TASK BRIEF
Here is the task for the records below: repeat exactly the lines from the one with "112: (43, 142)" to the one with "130: (78, 58)", both included, and nothing else.

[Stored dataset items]
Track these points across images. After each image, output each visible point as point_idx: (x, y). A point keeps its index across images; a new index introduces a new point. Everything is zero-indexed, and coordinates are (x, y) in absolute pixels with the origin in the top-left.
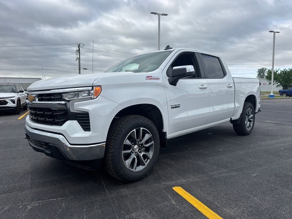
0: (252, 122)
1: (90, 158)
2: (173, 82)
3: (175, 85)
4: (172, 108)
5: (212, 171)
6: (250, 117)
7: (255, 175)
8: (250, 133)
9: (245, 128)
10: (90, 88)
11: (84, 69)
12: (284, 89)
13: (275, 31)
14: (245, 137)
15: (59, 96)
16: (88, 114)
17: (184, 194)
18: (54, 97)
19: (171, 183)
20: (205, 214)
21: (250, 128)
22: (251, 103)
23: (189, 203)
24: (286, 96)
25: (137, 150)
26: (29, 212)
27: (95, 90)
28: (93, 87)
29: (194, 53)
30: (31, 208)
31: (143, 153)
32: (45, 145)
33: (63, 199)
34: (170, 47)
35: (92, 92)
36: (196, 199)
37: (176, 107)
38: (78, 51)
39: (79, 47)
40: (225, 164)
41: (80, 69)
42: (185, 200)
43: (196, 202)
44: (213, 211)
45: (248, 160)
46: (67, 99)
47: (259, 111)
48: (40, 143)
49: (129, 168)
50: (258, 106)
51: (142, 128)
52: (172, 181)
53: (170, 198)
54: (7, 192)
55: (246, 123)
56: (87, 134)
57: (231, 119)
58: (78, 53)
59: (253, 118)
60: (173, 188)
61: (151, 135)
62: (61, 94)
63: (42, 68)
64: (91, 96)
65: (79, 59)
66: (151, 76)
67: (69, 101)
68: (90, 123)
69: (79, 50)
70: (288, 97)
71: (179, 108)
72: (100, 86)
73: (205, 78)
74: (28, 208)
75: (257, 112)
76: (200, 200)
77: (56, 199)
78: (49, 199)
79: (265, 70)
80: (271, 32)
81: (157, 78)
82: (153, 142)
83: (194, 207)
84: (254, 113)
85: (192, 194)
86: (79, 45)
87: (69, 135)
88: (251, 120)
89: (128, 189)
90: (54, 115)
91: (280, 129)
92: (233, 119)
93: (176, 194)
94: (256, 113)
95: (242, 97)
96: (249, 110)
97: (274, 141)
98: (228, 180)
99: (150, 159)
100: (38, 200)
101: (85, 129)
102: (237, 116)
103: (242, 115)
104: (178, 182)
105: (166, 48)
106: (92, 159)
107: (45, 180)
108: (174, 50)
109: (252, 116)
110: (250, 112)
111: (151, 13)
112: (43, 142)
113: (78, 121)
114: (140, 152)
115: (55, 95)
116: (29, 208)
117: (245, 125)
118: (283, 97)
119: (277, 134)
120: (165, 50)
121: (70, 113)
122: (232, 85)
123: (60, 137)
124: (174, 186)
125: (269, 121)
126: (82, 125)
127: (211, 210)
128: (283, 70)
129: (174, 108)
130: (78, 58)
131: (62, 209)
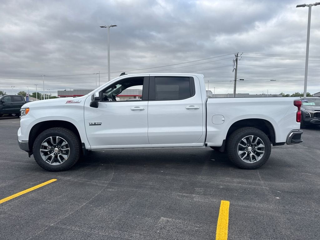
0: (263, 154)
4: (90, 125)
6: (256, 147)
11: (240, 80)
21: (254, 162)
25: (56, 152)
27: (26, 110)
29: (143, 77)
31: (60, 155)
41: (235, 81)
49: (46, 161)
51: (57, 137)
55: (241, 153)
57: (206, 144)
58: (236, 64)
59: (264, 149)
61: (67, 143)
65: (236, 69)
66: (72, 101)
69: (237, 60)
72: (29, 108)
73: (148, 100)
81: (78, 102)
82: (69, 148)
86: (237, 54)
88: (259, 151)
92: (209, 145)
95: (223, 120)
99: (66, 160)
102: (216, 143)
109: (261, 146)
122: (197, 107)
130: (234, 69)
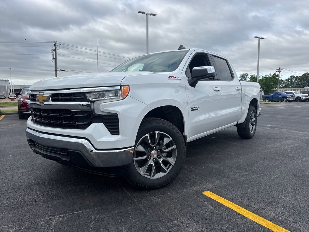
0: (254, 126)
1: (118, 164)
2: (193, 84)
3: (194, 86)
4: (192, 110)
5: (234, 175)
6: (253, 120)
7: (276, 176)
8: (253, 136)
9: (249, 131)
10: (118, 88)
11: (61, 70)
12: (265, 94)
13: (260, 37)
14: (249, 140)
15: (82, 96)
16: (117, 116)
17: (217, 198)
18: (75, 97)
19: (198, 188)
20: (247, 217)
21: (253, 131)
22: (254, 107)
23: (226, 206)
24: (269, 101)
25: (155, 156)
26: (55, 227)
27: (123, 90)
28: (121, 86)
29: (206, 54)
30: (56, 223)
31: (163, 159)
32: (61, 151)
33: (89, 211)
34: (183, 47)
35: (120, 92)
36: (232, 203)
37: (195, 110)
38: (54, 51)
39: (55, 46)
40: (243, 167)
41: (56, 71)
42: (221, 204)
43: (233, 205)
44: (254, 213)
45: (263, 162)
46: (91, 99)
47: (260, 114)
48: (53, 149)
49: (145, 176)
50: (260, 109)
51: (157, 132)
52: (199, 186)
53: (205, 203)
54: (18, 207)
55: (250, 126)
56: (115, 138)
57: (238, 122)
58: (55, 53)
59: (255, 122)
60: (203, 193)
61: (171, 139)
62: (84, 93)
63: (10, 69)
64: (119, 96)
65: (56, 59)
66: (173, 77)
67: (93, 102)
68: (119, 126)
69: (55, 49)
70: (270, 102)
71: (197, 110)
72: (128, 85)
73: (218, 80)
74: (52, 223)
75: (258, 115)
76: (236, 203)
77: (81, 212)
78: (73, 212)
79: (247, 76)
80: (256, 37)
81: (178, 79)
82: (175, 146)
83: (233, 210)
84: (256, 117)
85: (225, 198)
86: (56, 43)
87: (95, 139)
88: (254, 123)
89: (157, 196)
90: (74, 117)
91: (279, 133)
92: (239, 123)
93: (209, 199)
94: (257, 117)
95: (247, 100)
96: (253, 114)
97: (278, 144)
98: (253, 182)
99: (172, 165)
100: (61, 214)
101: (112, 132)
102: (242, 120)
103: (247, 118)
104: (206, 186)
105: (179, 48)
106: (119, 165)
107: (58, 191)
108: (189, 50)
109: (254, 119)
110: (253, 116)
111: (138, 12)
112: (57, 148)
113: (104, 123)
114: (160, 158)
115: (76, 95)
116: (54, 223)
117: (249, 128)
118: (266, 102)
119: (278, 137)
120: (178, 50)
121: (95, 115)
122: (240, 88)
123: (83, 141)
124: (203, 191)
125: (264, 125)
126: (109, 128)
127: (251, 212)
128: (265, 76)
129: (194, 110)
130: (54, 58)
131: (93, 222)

RESPONSE AREA
112: (43, 142)
113: (78, 121)
114: (140, 152)
115: (55, 95)
116: (29, 208)
117: (245, 125)
118: (283, 97)
119: (277, 134)
120: (165, 50)
121: (70, 113)
122: (232, 85)
123: (60, 137)
124: (174, 186)
125: (269, 121)
126: (82, 125)
127: (211, 210)
128: (283, 70)
129: (174, 108)
130: (78, 58)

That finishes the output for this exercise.